Os políticos, quando candidatos, costumam condenar da boca pra fora a roubalheira do dinheiro público, embora saibam que o processo eleitoral dito democrático burguês é definido pelo poder econômico.
"corrupção não é o cerne do problema, o buraco é mais em baixo" |
Agora, a briga entre os tais tenentes togados e a natureza corrupta do sistema, constitui-se como mais uma contradição irresolúvel do capitalismo.
Eles, os tenentes togados, do alto de suas vaidades e investidos no poder pretensamente saneador e justicialista do Estado, terminam por extrapolar de suas funções e incorrer, de forma perigosa, no patrocínio de um Estado policialesco, principalmente no estágio atual de debacle do capitalismo que os remunera.
O mercado, que é o santuário do capital, sempre reage mal à investidura de um poder justicialista policialesco, pois teme que isto interfira na sua essência corrupta.
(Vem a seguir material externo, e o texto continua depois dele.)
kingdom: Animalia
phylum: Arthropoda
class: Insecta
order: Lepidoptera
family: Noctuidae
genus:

O capital não aceita concorrência de poder, pois criou o Estado apenas para lhe proteger e não para punir os seus serviçais, os políticos, bem como os empresários que com estes se mancomunam.
Aliás, a corrupção com o dinheiro público é trombeteada para o grande público como a grande culpada pelos nossos infortúnios sociais. Não é.
"o mal é sua própria dinâmica segregacionista e contraditória" |
Diz-se comumente que, se por acaso não houvesse corrupção com o dinheiro do erário, todos os males sociais estariam resolvidos, o que é uma afirmação absurdamente falaciosa. A corrupção agrava a crise das finanças públicas e o atendimento pelo Estado das demandas sociais, mas não é a causa primária do infortúnio social e, muito menos, da crise ecológica.
O mal da sociedade da mercadoria é a sua própria dinâmica segregacionista e contraditória que caminha para o colapso, agora de modo mais acelerado.
No caso do orçamento público brasileiro, as grandes rubricas orçamentárias são:
— a folha salarial do Poder Executivo; orçamento dos Poderes Legislativo e Judiciário; despesas de manutenção da máquina estatal; juros da dívida pública; déficit da previdência social. Tais rubricas já acumulam despesas maiores do que a arrecadação, gerando um déficit público.
— as empresas estatais, nas quais ocorrem, de fato, grandes maracutaias (daí ser um engano da esquerda considerar que são patrimônio do povo);
— os bancos públicos (BNDES, CEF, BB, BNB), que, apesar das maracutaias, dão lucros, porque os prejuízos, quando ocorrem, são avalizados pelo erário e pagos pelo povo.
O déficit público é efeito e não causa dos males sociais, pois resulta de um negativo modo de mediação social, sendo apenas parte do grande problema financeiro do país e do seu povo. Os trabalhadores são duplamente subtraídos: pela extração de mais-valia e pela sustentação, via pagamento dos impostos, do Estado que os oprime.
"nas empresas estatais ocorrem, de fato, grandes maracutaias" |
É claro que a corrupção agrava a crise do capitalismo, na medida em que debilita o Estado na sua capacidade de prover a infraestrutura necessária ao pretendido (por todos, direita e esquerda, infelizmente) e impossível, no estágio atual, desenvolvimento econômico nos moldes capitalistas, bem como gera insatisfação popular pelo não atendimento das demandas públicas.
Mas, este não é o cerne do problema. O problema da sociedade capitalista é a cada vez mais acentuada e inconciliável contradição entre a acumulação da riqueza por uns poucos e o empobrecimento da grande maioria da população, além de suas contradições internas que agora provocam o limite interno absoluto da sua necessária expansão, sem a qual não sobrevive.
A resultante disso se expressa, de modo dramático para a população, sob a forma de desemprego estrutural e subemprego, bem como pela falência do atendimento das demandas públicas pelo Estado. A consequência óbvia: instalação da barbárie social.
Daí podermos dizer que o foco no combate a corrupção é uma forma de, mediante a manipulação da consciência dos cidadãos, tornar inofensiva a discussão sobre a causa dos problemas sociais, direcionando-a para um desvio que, ademais, tradicionalmente alavanca a demagogia direitista (tanto a eleitoral quanto a golpista).